**TASK STATEMENT**
Within the entries that follow, show each line where the word "Research" occurs.

——————

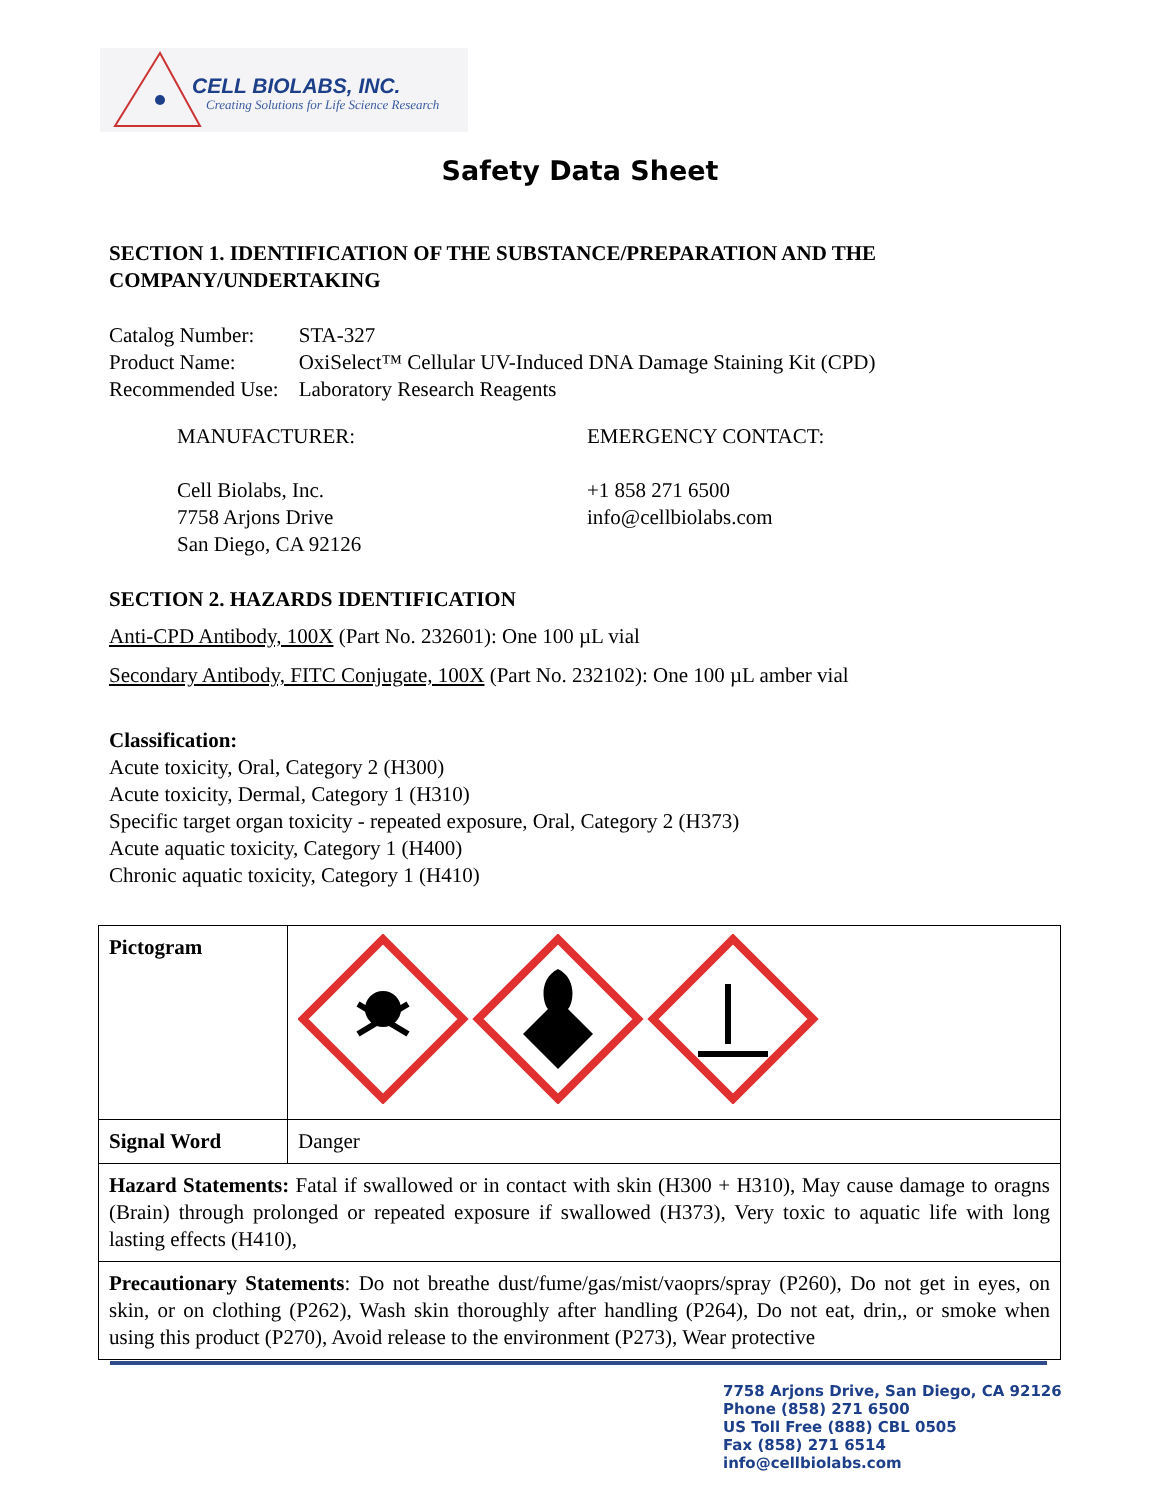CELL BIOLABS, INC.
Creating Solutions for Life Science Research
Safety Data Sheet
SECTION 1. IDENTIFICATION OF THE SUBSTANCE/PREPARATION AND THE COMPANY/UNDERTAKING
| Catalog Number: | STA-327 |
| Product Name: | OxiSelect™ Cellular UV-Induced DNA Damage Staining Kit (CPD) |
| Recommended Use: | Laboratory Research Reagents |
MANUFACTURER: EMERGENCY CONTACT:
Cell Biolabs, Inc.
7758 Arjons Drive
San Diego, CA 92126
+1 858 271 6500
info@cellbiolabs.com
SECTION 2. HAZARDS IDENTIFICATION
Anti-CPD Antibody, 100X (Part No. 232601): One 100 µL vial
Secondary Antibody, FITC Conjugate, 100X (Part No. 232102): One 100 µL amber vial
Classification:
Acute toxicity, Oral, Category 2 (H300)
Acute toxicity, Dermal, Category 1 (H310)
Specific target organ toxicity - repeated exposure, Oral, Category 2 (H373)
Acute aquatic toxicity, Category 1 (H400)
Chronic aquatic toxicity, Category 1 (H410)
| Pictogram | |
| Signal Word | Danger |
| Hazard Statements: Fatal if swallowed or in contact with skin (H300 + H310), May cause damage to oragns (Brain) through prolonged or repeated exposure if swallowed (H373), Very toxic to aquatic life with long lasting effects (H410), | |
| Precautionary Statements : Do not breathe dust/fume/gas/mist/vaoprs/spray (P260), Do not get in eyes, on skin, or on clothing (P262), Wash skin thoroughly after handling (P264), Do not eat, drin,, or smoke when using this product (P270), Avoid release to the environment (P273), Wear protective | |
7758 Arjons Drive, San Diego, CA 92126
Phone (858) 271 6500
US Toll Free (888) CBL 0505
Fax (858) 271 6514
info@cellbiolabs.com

——————

**TASK OUTPUT**
Creating Solutions for Life Science Research
| Recommended Use: | Laboratory Research Reagents |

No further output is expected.